Page-level text extractions
================

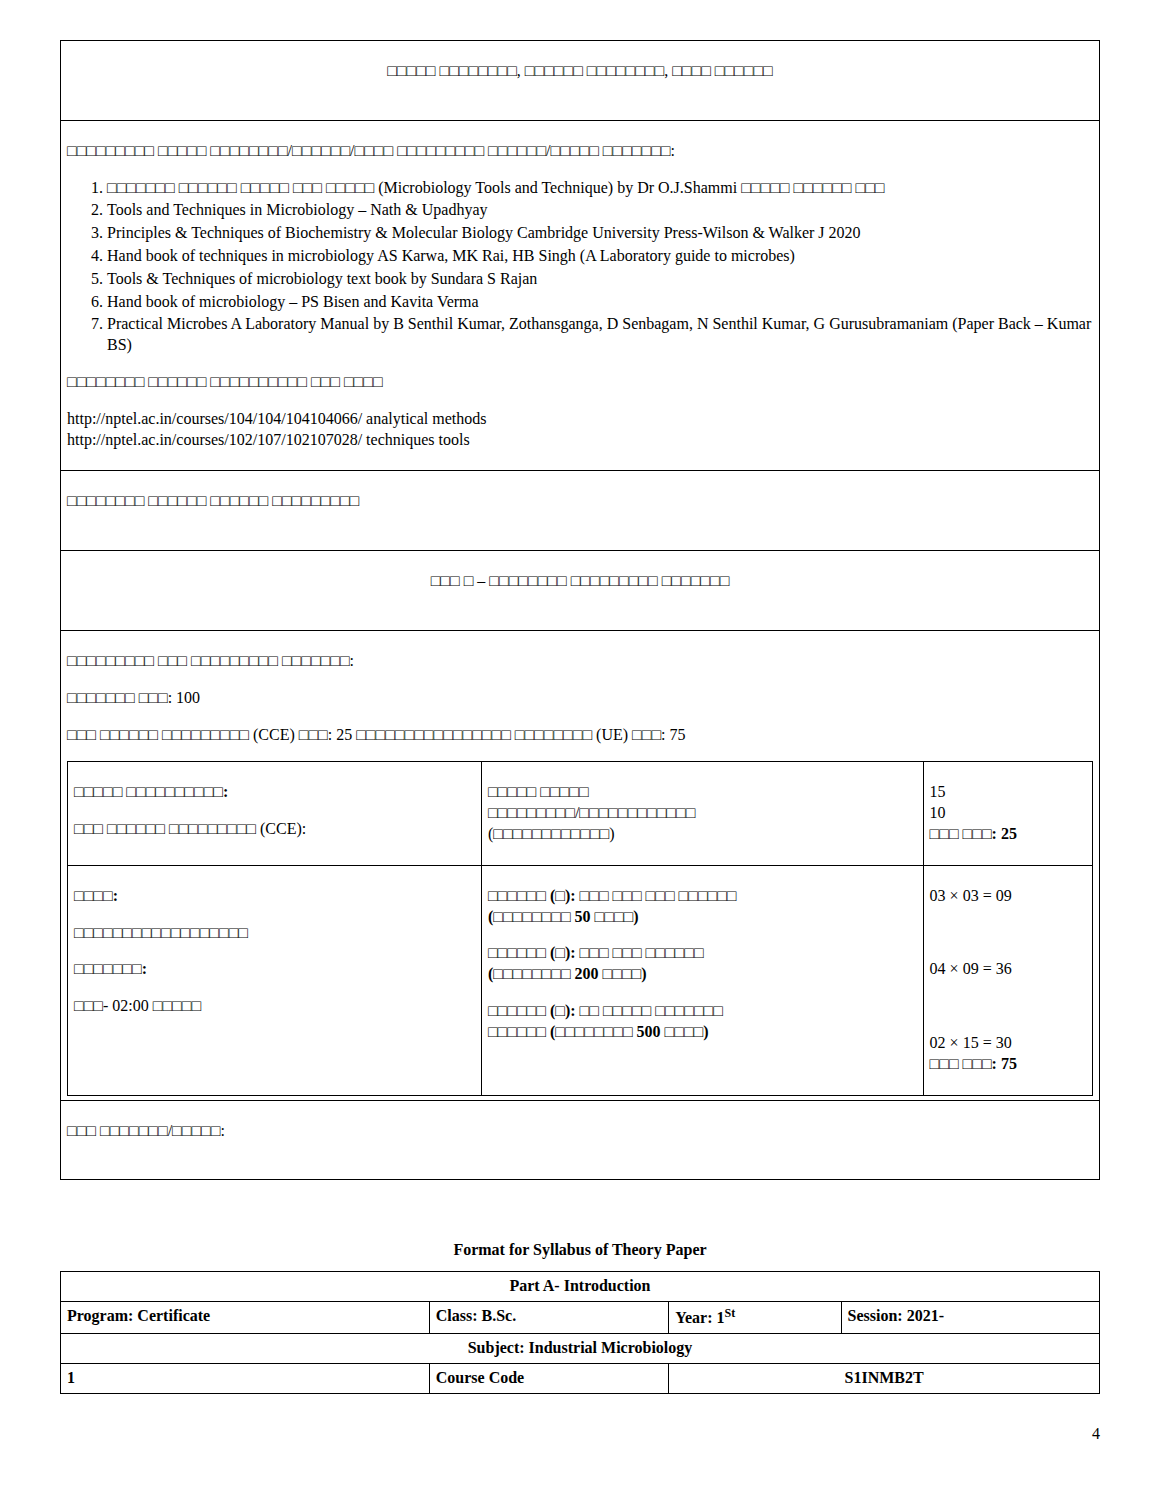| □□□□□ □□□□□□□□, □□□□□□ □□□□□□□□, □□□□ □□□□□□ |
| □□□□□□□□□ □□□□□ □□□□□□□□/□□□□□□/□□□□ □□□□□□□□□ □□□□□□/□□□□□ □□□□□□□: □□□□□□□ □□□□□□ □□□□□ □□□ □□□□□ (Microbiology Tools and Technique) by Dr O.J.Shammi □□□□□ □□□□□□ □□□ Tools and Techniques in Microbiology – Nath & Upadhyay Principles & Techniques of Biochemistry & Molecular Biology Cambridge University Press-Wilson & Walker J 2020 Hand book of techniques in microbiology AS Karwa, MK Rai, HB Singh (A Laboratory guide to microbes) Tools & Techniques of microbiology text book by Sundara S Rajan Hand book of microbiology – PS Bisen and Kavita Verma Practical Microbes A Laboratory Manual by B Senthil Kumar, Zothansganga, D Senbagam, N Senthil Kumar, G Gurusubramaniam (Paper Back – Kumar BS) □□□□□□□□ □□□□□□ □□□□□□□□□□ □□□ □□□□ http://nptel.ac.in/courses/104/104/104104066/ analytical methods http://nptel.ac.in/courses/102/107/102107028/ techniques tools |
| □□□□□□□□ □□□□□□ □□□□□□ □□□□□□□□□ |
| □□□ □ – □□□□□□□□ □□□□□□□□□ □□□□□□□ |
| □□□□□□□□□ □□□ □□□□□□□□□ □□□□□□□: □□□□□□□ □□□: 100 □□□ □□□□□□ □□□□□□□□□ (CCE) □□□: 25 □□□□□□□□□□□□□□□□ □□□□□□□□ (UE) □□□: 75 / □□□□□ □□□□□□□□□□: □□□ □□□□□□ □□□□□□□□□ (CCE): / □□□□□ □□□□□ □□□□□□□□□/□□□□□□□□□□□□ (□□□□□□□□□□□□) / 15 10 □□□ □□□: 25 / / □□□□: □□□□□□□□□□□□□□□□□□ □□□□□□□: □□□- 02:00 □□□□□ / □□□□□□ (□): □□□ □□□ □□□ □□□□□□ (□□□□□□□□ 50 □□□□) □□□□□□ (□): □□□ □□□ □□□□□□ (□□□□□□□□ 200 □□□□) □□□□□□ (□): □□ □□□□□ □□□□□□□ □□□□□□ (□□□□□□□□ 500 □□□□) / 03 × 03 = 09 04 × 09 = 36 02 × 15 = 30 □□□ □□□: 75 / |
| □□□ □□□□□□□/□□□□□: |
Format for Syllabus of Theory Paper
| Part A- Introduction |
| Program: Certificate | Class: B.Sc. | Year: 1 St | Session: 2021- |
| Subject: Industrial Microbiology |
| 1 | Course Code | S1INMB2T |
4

================

#### Exercise aim:
Only the lines from the one containing "techniques tools |" to the end of the records should be repeated, exactly as they appear.

#### Answer:
| □□□□□□□□□ □□□□□ □□□□□□□□/□□□□□□/□□□□ □□□□□□□□□ □□□□□□/□□□□□ □□□□□□□: □□□□□□□ □□□□□□ □□□□□ □□□ □□□□□ (Microbiology Tools and Technique) by Dr O.J.Shammi □□□□□ □□□□□□ □□□ Tools and Techniques in Microbiology – Nath & Upadhyay Principles & Techniques of Biochemistry & Molecular Biology Cambridge University Press-Wilson & Walker J 2020 Hand book of techniques in microbiology AS Karwa, MK Rai, HB Singh (A Laboratory guide to microbes) Tools & Techniques of microbiology text book by Sundara S Rajan Hand book of microbiology – PS Bisen and Kavita Verma Practical Microbes A Laboratory Manual by B Senthil Kumar, Zothansganga, D Senbagam, N Senthil Kumar, G Gurusubramaniam (Paper Back – Kumar BS) □□□□□□□□ □□□□□□ □□□□□□□□□□ □□□ □□□□ http://nptel.ac.in/courses/104/104/104104066/ analytical methods http://nptel.ac.in/courses/102/107/102107028/ techniques tools |
| □□□□□□□□ □□□□□□ □□□□□□ □□□□□□□□□ |
| □□□ □ – □□□□□□□□ □□□□□□□□□ □□□□□□□ |
| □□□□□□□□□ □□□ □□□□□□□□□ □□□□□□□: □□□□□□□ □□□: 100 □□□ □□□□□□ □□□□□□□□□ (CCE) □□□: 25 □□□□□□□□□□□□□□□□ □□□□□□□□ (UE) □□□: 75 / □□□□□ □□□□□□□□□□: □□□ □□□□□□ □□□□□□□□□ (CCE): / □□□□□ □□□□□ □□□□□□□□□/□□□□□□□□□□□□ (□□□□□□□□□□□□) / 15 10 □□□ □□□: 25 / / □□□□: □□□□□□□□□□□□□□□□□□ □□□□□□□: □□□- 02:00 □□□□□ / □□□□□□ (□): □□□ □□□ □□□ □□□□□□ (□□□□□□□□ 50 □□□□) □□□□□□ (□): □□□ □□□ □□□□□□ (□□□□□□□□ 200 □□□□) □□□□□□ (□): □□ □□□□□ □□□□□□□ □□□□□□ (□□□□□□□□ 500 □□□□) / 03 × 03 = 09 04 × 09 = 36 02 × 15 = 30 □□□ □□□: 75 / |
| □□□ □□□□□□□/□□□□□: |
Format for Syllabus of Theory Paper
| Part A- Introduction |
| Program: Certificate | Class: B.Sc. | Year: 1 St | Session: 2021- |
| Subject: Industrial Microbiology |
| 1 | Course Code | S1INMB2T |
4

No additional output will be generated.